- PROBLEM TO SOLVE
Line by line, give the data again exactly as it appears, but without pictures.

- DATASET EXCERPTS
▬▬▬▬▬▬▬▬▬▬
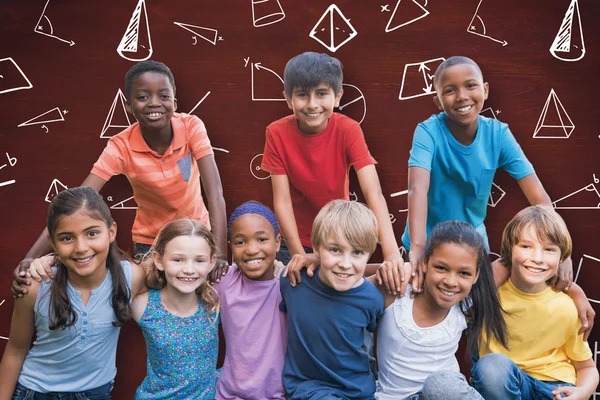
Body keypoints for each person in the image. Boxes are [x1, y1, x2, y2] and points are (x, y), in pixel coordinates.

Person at [12, 59, 227, 297]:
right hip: (151, 244)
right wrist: (31, 256)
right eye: (143, 97)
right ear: (128, 106)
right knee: (155, 309)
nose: (154, 103)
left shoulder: (191, 127)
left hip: (196, 233)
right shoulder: (120, 147)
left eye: (163, 96)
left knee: (201, 305)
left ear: (174, 103)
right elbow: (77, 203)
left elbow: (214, 192)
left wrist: (220, 254)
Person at [403, 55, 572, 294]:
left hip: (472, 246)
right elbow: (417, 188)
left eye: (470, 85)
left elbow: (539, 199)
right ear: (438, 101)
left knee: (475, 310)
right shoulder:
▬▬▬▬▬▬▬▬▬▬
- ANSWER SPACE
Body keypoints for each person in the image. Boxes are [x1, y1, x2, y2] and points are (x, y), in pixel coordinates.

Person at [12, 59, 227, 297]:
right hip: (151, 244)
right wrist: (31, 256)
right eye: (143, 97)
right ear: (128, 106)
right knee: (155, 309)
nose: (154, 103)
left shoulder: (191, 127)
left hip: (196, 233)
right shoulder: (120, 147)
left eye: (163, 96)
left knee: (201, 305)
left ear: (174, 103)
right elbow: (77, 203)
left elbow: (214, 192)
left wrist: (220, 254)
Person at [403, 55, 572, 294]:
left hip: (472, 246)
right elbow: (417, 188)
left eye: (470, 85)
left elbow: (539, 199)
right ear: (438, 101)
left knee: (475, 310)
right shoulder:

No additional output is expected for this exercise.